**Texto extraído**
────

Modulação e temas de repercussão geral nº 881 e 885: Um meio-termo pela estreita via de embargos de declaração

Felipe Abrantes Maciel
José Guilherme Costa

 

Acerca da adequação ou não de modulação temporal na fixação dos Temas 881 e 885 pelo STF[1], ao conversar sobre o tema com as queridas Professoras Dutra e Junger[2] e após ouvirmos a defesa do Ministro Barroso[3], as críticas do Ministro Fux[4], lermos artigo interessante dos Drs. Bichara e Montenegro em O Globo[5] e ouvirmos o Professor Sergio André Rocha citar o Mestre Jedi Obi-Wan Kenobi[6] (personagem ficcional da popular franquia cinematográfica Star Wars) ao falar dos perigos de posições extremas quanto ao voto de qualidade[7], vemo-nos desafiados a tentar contribuir para um meio-termo, isto é uma solução intermediária que pretenda conjugar, de forma equilibrada, os desígnios de isonomia[8] e segurança jurídica[9] com a boa técnica processual.

Muitos autores qualificados têm vaticinado o adeus[10], a quebra[11], a morte[12] e o fim[13] da coisa julgada em matéria tributária[14] – os mais engenhosos, com aplicação isonômica em prol das pessoas que se viram vencidas em ações contra o Estado nas quais se discutiam relações continuativas[15] e cujos temas tiveram julgamento favorável posterior no STF.

De um lado da discussão, parte dos contribuintes – com seus evidentes interesses econômicos[16] e as consequentes responsabilidades para com seus investidores[17] – se veem atraídos pelo culto (talvez extremo?) à coisa julgada por parte dos processualistas mais puristas, como se esta fosse um superdireito, em torno do qual giram todos os demais elementos processuais.

De outro, as Procuradorias – especialmente a PGFN[18], lastreada em seu Parecer PGFN/CRJ nº 492/2011[19] – exclamam um “eu já sabia”, tratam a ausência de modulação como consequência natural e, aos interesses financeiros evidentes decorrentes disso[20], somam o argumento de que essa postura favorece a isonomia concorrencial (com o qual, diga-se, concordamos[21]).

────

**Conjunto de dados**

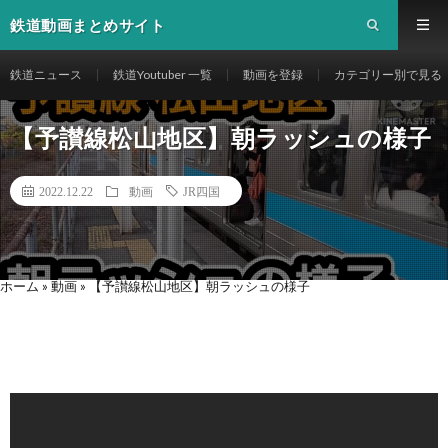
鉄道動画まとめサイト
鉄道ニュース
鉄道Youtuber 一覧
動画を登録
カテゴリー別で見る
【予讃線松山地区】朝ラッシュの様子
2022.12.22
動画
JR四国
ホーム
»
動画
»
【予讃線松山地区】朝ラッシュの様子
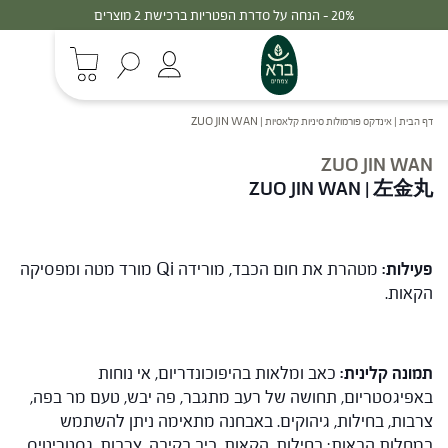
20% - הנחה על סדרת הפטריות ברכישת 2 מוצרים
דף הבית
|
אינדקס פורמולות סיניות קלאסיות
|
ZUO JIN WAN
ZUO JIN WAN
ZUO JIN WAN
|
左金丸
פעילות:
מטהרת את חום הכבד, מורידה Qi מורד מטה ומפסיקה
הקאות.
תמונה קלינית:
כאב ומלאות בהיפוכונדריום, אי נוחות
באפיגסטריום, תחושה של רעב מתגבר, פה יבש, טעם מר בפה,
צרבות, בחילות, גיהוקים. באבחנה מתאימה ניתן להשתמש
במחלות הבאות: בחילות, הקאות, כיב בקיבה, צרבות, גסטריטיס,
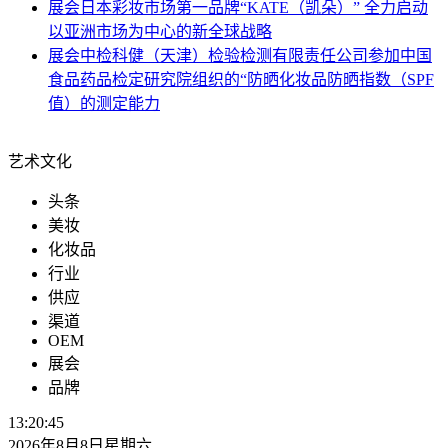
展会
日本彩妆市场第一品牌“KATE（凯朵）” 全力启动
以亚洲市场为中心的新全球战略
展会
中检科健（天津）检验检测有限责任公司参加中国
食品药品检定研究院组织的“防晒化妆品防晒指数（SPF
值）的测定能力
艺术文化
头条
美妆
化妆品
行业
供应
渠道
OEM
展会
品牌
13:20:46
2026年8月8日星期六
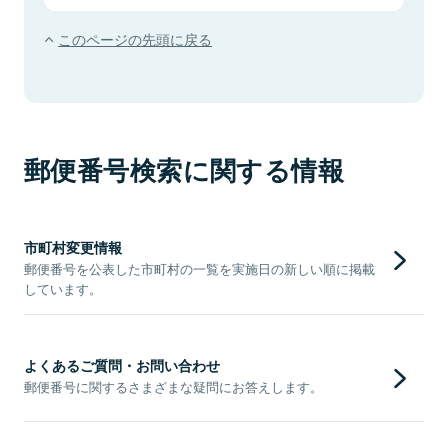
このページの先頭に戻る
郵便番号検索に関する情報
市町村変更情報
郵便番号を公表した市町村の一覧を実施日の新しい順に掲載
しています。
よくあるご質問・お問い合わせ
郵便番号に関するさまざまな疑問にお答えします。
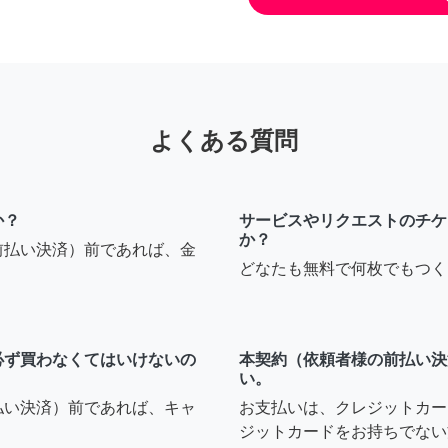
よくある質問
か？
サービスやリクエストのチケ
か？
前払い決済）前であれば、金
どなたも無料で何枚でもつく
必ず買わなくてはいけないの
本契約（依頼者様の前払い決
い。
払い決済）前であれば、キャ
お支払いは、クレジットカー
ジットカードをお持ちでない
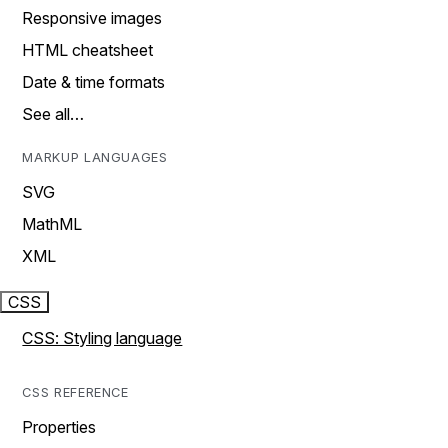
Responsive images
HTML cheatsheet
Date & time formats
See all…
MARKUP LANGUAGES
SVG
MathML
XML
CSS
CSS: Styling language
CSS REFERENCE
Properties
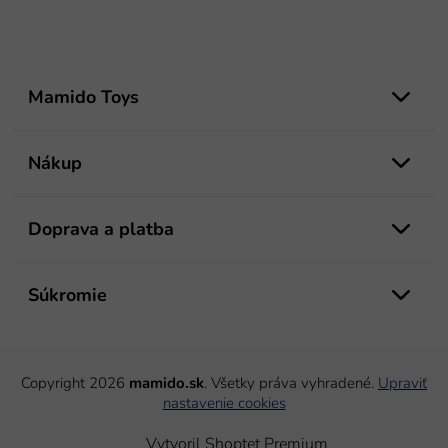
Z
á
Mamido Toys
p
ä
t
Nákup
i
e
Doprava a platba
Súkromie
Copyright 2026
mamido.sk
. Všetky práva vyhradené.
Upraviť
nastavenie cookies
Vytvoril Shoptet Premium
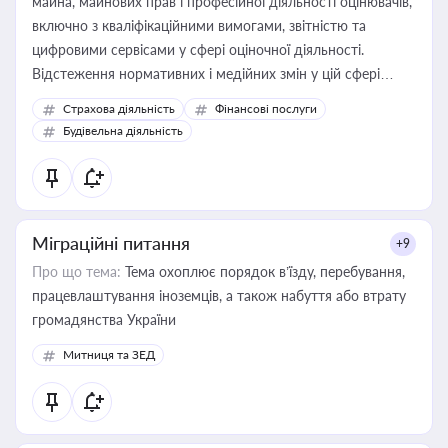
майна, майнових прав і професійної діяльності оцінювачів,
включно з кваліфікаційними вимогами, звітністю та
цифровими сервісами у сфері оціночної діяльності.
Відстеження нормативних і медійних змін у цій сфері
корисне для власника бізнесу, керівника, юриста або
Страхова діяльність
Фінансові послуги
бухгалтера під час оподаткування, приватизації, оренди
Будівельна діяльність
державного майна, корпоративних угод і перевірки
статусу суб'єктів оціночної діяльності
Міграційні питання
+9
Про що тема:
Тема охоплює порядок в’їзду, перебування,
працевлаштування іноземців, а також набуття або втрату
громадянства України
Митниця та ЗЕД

────

**Instruções do exercício**
Você pode reproduzir, sem nenhuma alteração, o trecho do texto sobre a modulação dos Temas 881 e 885 que começa em "Felipe Abrantes Maciel" e segue até "boa técnica processual."? Os dados não têm nenhum papel aqui.

**Resposta abaixo**
Felipe Abrantes Maciel
José Guilherme Costa

 

Acerca da adequação ou não de modulação temporal na fixação dos Temas 881 e 885 pelo STF[1], ao conversar sobre o tema com as queridas Professoras Dutra e Junger[2] e após ouvirmos a defesa do Ministro Barroso[3], as críticas do Ministro Fux[4], lermos artigo interessante dos Drs. Bichara e Montenegro em O Globo[5] e ouvirmos o Professor Sergio André Rocha citar o Mestre Jedi Obi-Wan Kenobi[6] (personagem ficcional da popular franquia cinematográfica Star Wars) ao falar dos perigos de posições extremas quanto ao voto de qualidade[7], vemo-nos desafiados a tentar contribuir para um meio-termo, isto é uma solução intermediária que pretenda conjugar, de forma equilibrada, os desígnios de isonomia[8] e segurança jurídica[9] com a boa técnica processual.